The phone features a 13MP 1/3.06-inch Sony Exmor CMOS sensor and F2.0 aperture, and what Oppo calls Super Zoom, a software feature which crosses Nokia’s PureView tech with a traditional burst mode. The camera takes 10 pictures in rapid succession, keeps the four best images, then stitches them together into one 50-megapixel shot.

In addition, the Oppo Find 7 is also the first Android device to offer Raw capture. In video mode you can capture 4K footage and 120 fps slow motion video at 720p resolution. For self-portraits and video-calls there is a 5MP F2.0 front camera.
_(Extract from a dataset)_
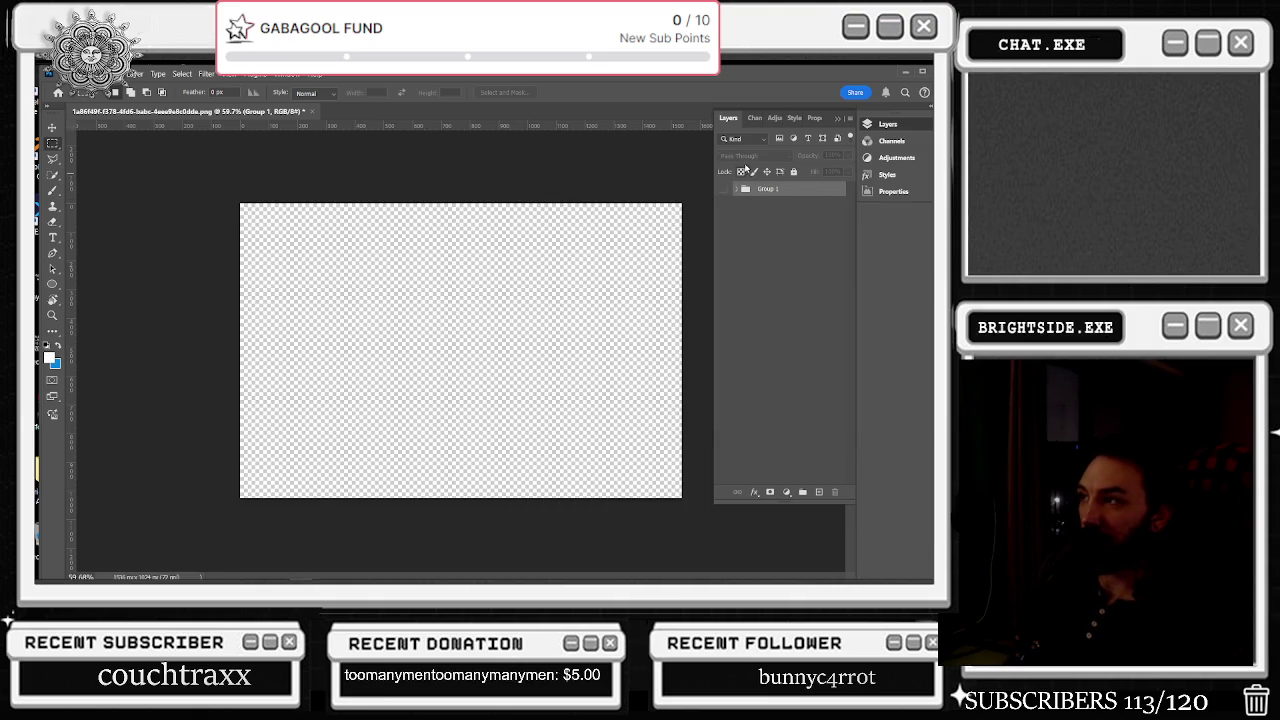
key("alt+Tab")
The Android OS is powered by a quad core Snapdragon 801 SoC and 3GB RAM. Rapid Charge technology will let you charge the Find 7's 3000mAh battery to 75% in only 30 minutes.

Sexy specs indeed.

More at dpreview: http://connect.dpreview.com/post/3690130016/oppo-find-7-features-qhd-display-and-50mp-images


----------



## expatinasia (Mar 26, 2014)

*Re: Oppo Find 7 - Impressive Mobile Specs*

And if that is not to your liking, though I am curious about the RAW aspects of the video and what it means, then maybe the Nubia X6 has something you prefer: 

ZTE's premium Nubia brand has just launched the X6, a handset-cum-tablet with a 6.44-inch, 1080p screen. It features a Snapdragon 801 chip, 3GB max RAM, up to 128GB storage and a 4,250 mAh battery. It also has matching 13-megapixel cameras with the front shooter matching the back pixel-for-pixel. It also puts many smartphones' main cameras to shame with backside illumination, video auto-focus and an f/2.2 lens. The front camera ups the ante with an f/2.0 lens, optical image stabilization and dual flashes.

Source: http://www.engadget.com/2014/03/26/zte-nubia-x6-13-megapixel-dual-camera/

I must admit that I find it very interesting to see where the mobile phone industry is heading.


----------